Article Text

Original research
Disrupted spermatogenesis in a metabolic syndrome model: the role of vitamin A metabolism in the gut–testis axis
  1. Teng Zhang1,
  2. Peng Sun1,
  3. Qi Geng1,
  4. Haitao Fan1,
  5. Yutian Gong1,
  6. Yanting Hu1,
  7. Liying Shan1,
  8. Yuanchao Sun2,
  9. Wei Shen3,
  10. Yang Zhou1
  1. 1State Key Laboratory of Reproductive Regulation & Breeding of Grassland Livestock, College of Life Sciences, Inner Mongolia University, Hohhot, China
  2. 2The Affiliated Hospital of Qingdao University and The Biomedical Sciences Institute of Qingdao University, Qingdao University, Qingdao, China
  3. 3College of Life Sciences, Qingdao Agricultural University, Qingdao, China
  1. Correspondence to Dr Yang Zhou, Inner Mongolia University, State Key Laboratory of Reproductive Regulation & Breeding of Grassland Livestock, Hohhot, China; zhouyang106{at}126.com; Dr Teng Zhang; zhangteng428{at}163.com

Abstract

Objective Effects of the diet-induced gut microbiota dysbiosis reach far beyond the gut. We aim to uncover the direct evidence involving the gut–testis axis in the aetiology of impaired spermatogenesis.

Design An excessive-energy diet-induced metabolic syndrome (MetS) sheep model was established. The testicular samples, host metabolomes and gut microbiome were analysed. Faecal microbiota transplantation (FMT) confirmed the linkage between gut microbiota and spermatogenesis.

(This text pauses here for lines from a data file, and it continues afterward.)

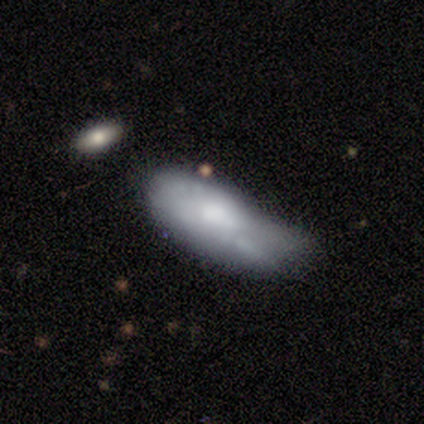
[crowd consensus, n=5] A featured or disk galaxy (80%) with no bar (75%), no spiral arms (75%) and a small central bulge (75%).

Vote fractions:
- Smooth or featured? featured or disk: 80% / smooth: 20% / star or artifact: 0%
- Edge-on disk? no: 100% / yes: 0%
- Bar? no: 75% / weak: 25% / strong: 0%
- Spiral arms? no: 75% / yes: 25%
- Bulge size? small: 75% / moderate: 25% / dominant: 0% / large: 0% / none: 0%
- Merging? major disturbance: 40% (tied) / merger: 40% (tied) / minor disturbance: 20% / none: 0%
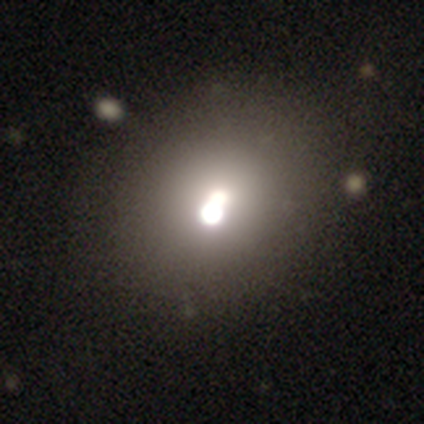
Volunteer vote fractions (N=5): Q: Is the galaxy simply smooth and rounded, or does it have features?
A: smooth — 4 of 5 (80%).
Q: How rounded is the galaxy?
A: round — 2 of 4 (50%, tied with in between).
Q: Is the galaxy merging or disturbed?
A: minor disturbance — 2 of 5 (40%).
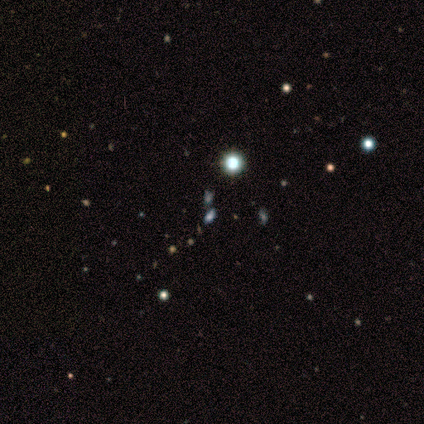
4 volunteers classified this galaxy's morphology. This is likely a star or artifact rather than a galaxy (75%).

Results We demonstrated that the number of arrested spermatogonia was markedly elevated by using 10× single-cell RNA-seq in the MetS model. Furthermore, through using metabolomics profiling and 16S rDNA-seq, we discovered that the absorption of vitamin A in the gut was abolished due to a notable reduction of bile acid levels, which was significantly associated with reduced abundance of Ruminococcaceae_NK4A214_group. Notably, the abnormal metabolic effects of vitamin A were transferable to the testicular cells through the circulating blood, which contributed to abnormal spermatogenesis, as confirmed by FMT.

Conclusion These findings define a starting point for linking the testicular function and regulation of gut microbiota via host metabolomes and will be of potential value for the treatment of male infertility in MetS.

  • obesity
  • bile acid metabolism
  • vitamins

Data availability statement

All data relevant to the study are included in the article or uploaded as supplementary information. Data are available on reasonable request. Data sets generated and analysed during this study are available from the corresponding author on reasonable request.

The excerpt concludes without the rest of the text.